Grazia1984 · 01/10/2015 09:26

All these people on the thread saying they went to a comp and cannot be posh! As if that were so.

MaidOfStars · 01/10/2015 09:44

On occasion, I get called 'posh'. Believe me, it is rarely a compliment....

MrsMarigold · 01/10/2015 09:53

What's this diet coke in the fridge thing? - please explain, I'm foreign an so don't get the nuances. FYI I don't have diet coke as we don't drink fizzy drinks apart from tonic water.

Littlefluffyclouds81 · 01/10/2015 09:54

People think that I'm posh because I do have a bit of a posh accent, from having gone to posh schools.

But I've made a right pig's ear of life and I live in a HA house as a LP of 2 kids by 2 different dads. So others in a similar boat tend to think I am posh, and see myself as a cut above them simply because of the way I talk, and genuinely posh people think I'm a scuzzer because of my situation. Can't win.

derxa · 01/10/2015 09:56

I love a good posh thread. Round and round it goes. People on here saying 'I'm not posh' but desperate to appear so by being self-deprecating.

PurpleHairAndPearls · 01/10/2015 10:24

I find people make judgements like this based primarily on voice. I've lost count of the times MIL people have called me posh (or more usually, snobby Grin) on first "glance" simply because of my voice. This is actually due primarily to elocution lessons to overcome a speech impediment so I can't change my "accent" easily btw. I do sometimes cringe though when I over pronounce as it sounds like I am putting on an accent Smile

However - the very fact I had elocution lessons of course means I come from a fairly privileged background. It bugs me when people either downplay or infer that being privileged is somehow negative. People need to appreciate how lucky they are. It irks me considerably when people whine about being negatively judged as posh, it's literally a first world problem, isn't it?

For all the people like my MIL who instantly hate me based on my voice, there is no denying that the simple fact a posh voice has helped me immeasurably in many situations - job interviews, getting support for my SN DC etc etc. My DH has a completely different voice and it's amazing how people treat us differently.
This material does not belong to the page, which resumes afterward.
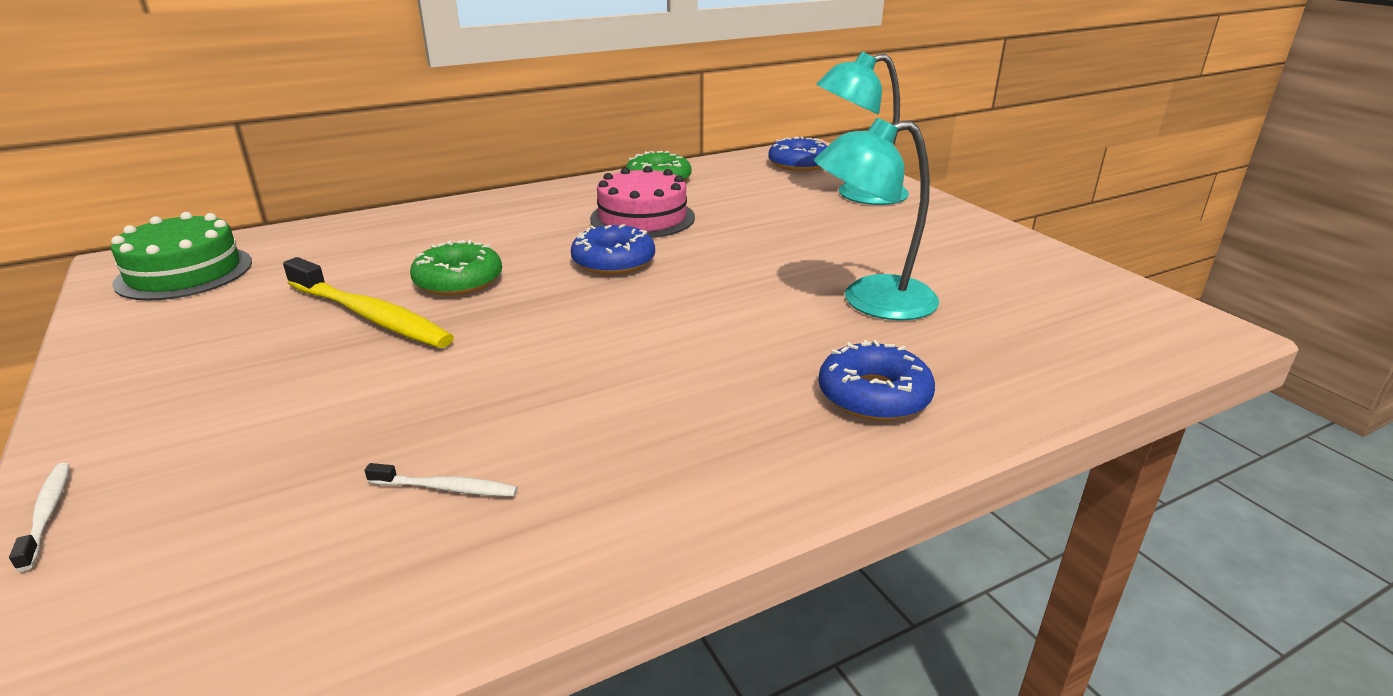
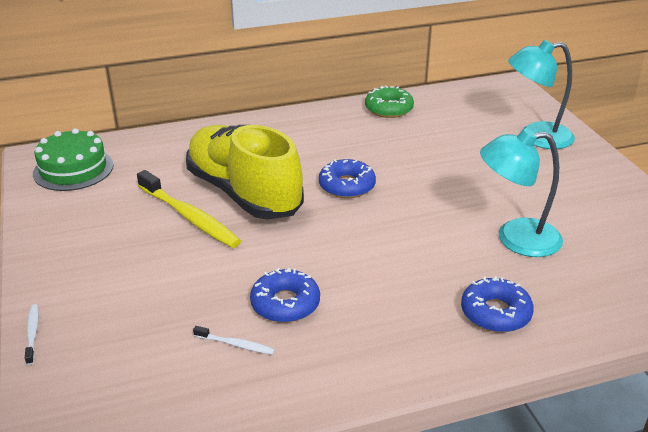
camera: 10 degrees right, 5 degrees up
green donut [410,240,502,296] -> yellow shoe [186,125,304,219]
pink cake [590,166,695,238] -> none
blue donut [769,137,827,171] -> blue donut moved to [250,268,320,323]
Very telling.

PurpleHairAndPearls · 01/10/2015 10:26

Derxa, the irony being that said people are instantly judged as "not posh" Grin

You've got to love the English!

Chippednailvarnish · 01/10/2015 10:31

I have been told that I speak "like a newsreader" and that I'm "posh".
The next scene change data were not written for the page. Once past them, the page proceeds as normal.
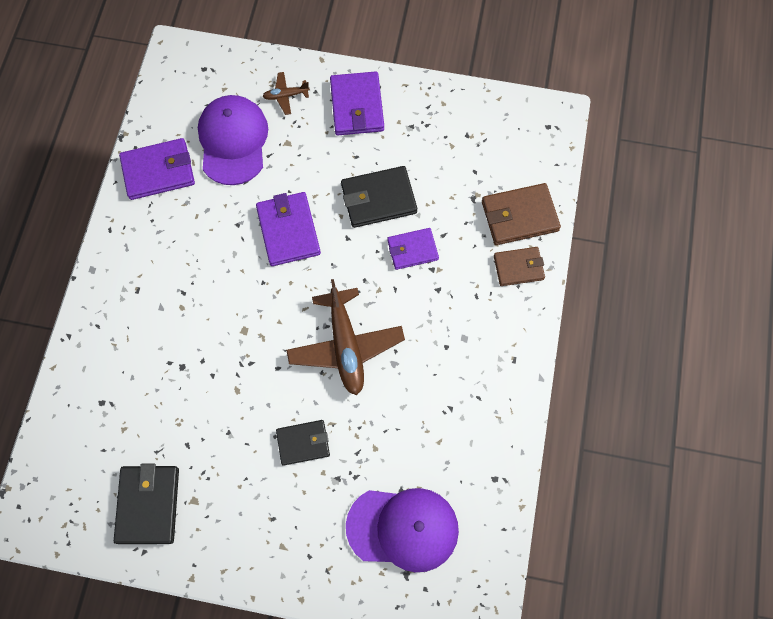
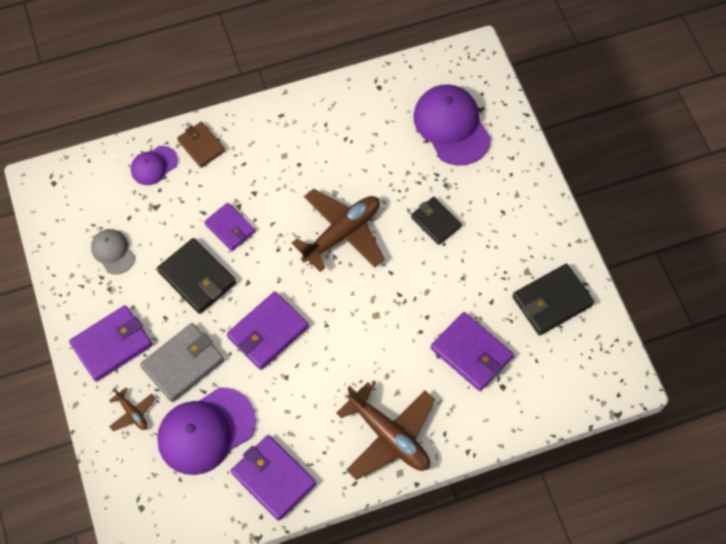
camera: 120 degrees left, 5 degrees down
brown wallet [482,183,561,245] -> purple cap [131,146,178,185]
none -> grey cap [91,229,135,275]
none -> grey wallet [140,323,224,402]
none -> brown plane [336,382,435,480]
none -> purple wallet [431,312,513,391]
I grew up in a rough London council estate in a single parent family with a DM who would correct my speech if I didn't speak correctly.

I have come to the conclusion that I'm not posh, I actually a snob, two very different things.

Grin
Queenbean · 01/10/2015 10:34

But people do massively overplay being middle class. Someone has to be working class, we can't all be middle class or above

Someone on my fb was commenting on middle class problems - her husband is a plumber and she's a secretary for a packaging company. That's working class. Why does everyone think now that they're middle class? It really is ok not to be.